Strengths and limitations

This study was conducted on a large pediatric OCD treatment sample including a long follow-up period with fixed assessment points. The study thereby adds to a gap in the literature regarding long-term QoL outcomes in children and adolescents with mental health problems generally, as well as OCD specifically. As in most follow-up studies, ours is limited by attrition. This was handled with maximum likelihood equations as part of the mixed-effects models, yet the pre-treatment differences between dropouts at 1-year follow-up for QoL ratings and non-dropouts need to be taken into consideration when evaluating study findings. Consequently, the estimated levels of QoL during follow-up may be optimistic, especially for the slow and limited responder classes that encompassed the most strained patients.

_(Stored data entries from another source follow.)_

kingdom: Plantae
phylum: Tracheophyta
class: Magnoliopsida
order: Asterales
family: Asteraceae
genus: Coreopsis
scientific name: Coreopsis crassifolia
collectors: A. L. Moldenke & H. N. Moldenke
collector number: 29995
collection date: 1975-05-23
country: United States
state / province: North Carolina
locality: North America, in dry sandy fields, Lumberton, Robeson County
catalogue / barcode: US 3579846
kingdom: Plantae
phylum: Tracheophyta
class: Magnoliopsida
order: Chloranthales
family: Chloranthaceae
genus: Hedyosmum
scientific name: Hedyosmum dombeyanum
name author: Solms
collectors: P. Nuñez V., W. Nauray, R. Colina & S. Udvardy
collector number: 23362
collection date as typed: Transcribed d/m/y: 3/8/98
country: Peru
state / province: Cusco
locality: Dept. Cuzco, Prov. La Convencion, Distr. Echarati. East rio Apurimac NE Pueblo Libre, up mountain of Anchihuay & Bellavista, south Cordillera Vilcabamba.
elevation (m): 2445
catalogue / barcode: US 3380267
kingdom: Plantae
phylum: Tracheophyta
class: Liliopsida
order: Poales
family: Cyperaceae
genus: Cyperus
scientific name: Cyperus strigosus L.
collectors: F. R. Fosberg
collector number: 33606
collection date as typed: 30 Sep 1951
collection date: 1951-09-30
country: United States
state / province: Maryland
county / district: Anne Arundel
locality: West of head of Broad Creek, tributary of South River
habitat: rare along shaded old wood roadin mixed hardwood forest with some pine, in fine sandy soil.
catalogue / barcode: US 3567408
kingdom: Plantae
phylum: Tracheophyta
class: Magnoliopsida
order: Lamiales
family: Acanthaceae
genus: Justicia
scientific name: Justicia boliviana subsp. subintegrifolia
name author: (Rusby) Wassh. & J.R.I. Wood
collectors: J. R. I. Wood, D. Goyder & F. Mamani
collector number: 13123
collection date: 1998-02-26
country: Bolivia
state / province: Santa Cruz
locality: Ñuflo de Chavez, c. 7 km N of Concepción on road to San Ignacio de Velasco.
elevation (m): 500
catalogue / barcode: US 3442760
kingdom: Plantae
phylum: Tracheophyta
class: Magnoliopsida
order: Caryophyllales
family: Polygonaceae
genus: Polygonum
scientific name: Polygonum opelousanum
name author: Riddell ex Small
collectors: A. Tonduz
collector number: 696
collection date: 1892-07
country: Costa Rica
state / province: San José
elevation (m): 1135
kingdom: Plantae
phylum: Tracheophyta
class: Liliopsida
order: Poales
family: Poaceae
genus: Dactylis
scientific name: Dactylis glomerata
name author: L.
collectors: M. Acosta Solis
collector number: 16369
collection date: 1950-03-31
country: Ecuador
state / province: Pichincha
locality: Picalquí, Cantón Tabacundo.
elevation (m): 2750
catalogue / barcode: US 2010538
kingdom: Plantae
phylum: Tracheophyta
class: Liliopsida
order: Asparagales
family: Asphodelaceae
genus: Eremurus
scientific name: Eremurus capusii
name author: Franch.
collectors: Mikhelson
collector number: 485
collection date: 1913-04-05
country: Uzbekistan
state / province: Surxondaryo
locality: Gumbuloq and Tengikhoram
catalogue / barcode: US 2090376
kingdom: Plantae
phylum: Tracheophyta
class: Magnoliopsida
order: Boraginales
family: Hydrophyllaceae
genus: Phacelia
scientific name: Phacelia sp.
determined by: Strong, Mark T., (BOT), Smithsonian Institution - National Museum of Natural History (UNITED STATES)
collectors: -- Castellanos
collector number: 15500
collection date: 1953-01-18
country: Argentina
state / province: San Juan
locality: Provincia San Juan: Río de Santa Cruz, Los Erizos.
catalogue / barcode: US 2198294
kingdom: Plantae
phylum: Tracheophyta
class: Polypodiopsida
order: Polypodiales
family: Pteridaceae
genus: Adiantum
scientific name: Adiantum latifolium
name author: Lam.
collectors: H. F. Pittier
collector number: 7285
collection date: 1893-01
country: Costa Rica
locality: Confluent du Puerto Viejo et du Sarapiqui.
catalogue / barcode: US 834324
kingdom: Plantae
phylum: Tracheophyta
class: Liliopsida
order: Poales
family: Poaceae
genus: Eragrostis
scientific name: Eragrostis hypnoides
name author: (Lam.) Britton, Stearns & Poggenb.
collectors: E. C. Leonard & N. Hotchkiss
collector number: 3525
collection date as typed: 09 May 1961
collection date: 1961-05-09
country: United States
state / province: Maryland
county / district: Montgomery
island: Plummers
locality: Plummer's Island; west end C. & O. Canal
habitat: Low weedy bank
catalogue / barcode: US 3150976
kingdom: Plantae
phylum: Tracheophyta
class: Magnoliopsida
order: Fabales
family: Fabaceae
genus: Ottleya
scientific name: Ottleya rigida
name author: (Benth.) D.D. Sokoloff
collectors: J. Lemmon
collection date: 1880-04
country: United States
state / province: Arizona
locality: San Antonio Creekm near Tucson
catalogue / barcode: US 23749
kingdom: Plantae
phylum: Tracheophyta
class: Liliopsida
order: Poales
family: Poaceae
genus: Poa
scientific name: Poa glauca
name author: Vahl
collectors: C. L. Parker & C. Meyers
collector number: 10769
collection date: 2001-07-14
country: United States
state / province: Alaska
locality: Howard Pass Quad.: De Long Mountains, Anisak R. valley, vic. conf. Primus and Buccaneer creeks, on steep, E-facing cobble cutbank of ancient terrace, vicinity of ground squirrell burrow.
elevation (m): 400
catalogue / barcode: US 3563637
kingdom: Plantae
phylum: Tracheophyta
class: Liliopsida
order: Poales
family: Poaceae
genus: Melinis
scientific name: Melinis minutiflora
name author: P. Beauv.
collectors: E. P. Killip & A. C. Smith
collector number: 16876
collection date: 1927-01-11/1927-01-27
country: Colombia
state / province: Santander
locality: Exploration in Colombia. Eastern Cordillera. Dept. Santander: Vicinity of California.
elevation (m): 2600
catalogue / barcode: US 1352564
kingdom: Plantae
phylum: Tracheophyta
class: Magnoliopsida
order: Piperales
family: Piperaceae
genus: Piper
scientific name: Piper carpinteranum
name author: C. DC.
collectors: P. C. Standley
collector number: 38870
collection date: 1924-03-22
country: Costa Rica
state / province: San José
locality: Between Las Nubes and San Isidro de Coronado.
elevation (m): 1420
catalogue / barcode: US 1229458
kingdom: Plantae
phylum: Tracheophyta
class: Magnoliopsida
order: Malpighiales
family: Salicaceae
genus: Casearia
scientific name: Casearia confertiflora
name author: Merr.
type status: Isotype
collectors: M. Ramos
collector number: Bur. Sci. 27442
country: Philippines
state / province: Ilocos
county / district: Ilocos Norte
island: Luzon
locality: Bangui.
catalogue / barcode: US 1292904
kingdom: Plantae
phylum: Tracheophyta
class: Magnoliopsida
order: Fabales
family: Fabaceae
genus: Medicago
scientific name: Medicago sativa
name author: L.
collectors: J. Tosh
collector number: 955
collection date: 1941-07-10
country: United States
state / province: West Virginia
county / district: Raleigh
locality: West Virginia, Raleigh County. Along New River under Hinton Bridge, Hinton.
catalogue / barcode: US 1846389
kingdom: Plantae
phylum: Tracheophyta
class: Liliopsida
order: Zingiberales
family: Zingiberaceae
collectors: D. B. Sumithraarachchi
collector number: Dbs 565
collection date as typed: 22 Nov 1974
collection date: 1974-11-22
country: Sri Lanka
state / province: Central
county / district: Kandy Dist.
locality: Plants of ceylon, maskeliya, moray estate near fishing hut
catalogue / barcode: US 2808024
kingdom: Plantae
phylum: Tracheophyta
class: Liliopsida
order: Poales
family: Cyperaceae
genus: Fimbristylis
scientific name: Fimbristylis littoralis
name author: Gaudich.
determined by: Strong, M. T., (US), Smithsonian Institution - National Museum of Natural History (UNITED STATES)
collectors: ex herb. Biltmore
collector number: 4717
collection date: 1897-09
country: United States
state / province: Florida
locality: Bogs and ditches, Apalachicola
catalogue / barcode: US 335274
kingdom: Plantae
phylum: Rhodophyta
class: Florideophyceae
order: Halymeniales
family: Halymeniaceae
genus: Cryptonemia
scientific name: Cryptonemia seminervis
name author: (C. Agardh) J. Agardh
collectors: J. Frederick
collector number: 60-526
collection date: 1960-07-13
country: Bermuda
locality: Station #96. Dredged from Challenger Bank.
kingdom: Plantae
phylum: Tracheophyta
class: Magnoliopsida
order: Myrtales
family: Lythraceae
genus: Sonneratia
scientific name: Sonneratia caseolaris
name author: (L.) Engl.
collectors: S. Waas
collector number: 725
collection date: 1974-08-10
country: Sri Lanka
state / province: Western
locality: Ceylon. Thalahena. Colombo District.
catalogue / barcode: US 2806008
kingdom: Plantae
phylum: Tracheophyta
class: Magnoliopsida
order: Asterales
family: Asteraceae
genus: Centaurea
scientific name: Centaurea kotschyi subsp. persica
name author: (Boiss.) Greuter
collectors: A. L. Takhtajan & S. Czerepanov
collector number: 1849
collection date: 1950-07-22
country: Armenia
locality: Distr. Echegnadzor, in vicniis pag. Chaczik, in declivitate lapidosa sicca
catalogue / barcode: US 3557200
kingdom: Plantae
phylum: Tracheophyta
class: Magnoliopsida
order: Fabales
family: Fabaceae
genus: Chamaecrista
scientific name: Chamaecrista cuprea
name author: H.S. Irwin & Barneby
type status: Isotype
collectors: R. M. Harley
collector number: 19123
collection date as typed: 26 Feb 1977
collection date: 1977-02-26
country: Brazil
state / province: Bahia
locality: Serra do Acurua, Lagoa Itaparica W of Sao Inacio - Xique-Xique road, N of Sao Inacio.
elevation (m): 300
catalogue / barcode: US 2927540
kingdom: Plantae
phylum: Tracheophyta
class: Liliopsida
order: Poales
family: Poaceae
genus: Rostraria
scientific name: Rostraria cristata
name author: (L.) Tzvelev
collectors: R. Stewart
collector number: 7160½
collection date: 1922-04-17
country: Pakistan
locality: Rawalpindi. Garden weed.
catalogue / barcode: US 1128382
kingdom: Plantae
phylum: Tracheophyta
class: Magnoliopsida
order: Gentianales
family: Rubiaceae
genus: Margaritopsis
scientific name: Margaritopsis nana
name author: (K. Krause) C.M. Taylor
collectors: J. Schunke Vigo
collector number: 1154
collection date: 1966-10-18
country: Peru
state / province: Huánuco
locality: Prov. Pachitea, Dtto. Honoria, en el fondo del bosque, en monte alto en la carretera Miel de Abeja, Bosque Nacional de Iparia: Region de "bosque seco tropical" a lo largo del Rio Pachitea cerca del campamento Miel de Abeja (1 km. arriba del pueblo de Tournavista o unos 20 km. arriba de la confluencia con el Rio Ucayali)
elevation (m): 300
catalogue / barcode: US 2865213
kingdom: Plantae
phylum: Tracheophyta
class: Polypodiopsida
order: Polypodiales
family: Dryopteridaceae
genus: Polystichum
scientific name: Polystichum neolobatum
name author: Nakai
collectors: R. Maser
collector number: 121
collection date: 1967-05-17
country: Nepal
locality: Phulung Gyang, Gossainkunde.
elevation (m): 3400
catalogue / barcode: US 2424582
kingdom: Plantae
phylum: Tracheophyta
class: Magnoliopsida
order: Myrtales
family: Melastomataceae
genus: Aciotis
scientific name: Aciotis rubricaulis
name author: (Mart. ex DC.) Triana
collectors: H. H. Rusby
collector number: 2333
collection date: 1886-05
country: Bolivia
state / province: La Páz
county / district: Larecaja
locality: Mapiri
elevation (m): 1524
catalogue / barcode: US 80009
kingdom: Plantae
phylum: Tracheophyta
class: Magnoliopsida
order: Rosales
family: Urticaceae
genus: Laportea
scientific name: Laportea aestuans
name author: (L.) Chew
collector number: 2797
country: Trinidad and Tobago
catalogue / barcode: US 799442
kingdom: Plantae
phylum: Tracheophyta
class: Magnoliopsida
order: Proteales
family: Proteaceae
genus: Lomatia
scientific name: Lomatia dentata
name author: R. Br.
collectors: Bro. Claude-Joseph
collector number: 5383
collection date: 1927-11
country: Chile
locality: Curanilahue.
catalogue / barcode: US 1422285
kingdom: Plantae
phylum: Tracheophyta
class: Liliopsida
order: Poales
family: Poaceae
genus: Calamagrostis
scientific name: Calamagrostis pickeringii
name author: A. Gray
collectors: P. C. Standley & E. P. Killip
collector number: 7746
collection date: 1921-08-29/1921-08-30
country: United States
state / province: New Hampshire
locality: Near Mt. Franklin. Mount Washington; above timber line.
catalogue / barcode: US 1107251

Further, while the internal consistency of the total KINDL score is good, the results of the subscales should be interpreted more cautiously because of varying alpha levels.

Conclusion

This is the first study to evaluate long-term QoL related to symptom severity trajectories in a large sample of pediatric OCD patients. Findings suggest that for some patients, QoL is still compromised compared with norm levels from a comparable general population 3 years after initial treatment despite apparent sufficient treatment response according to symptom severity levels. Adolescence and co-occurring internalizing and externalizing symptoms at pre-treatment were associated with reduced long-term QoL and should also be considered central in treatment. The findings support QoL measures to be part of standard pediatric OCD treatment outcome evaluation as this may identify patients who are in need of further interventions and/or assessment despite apparent treatment response.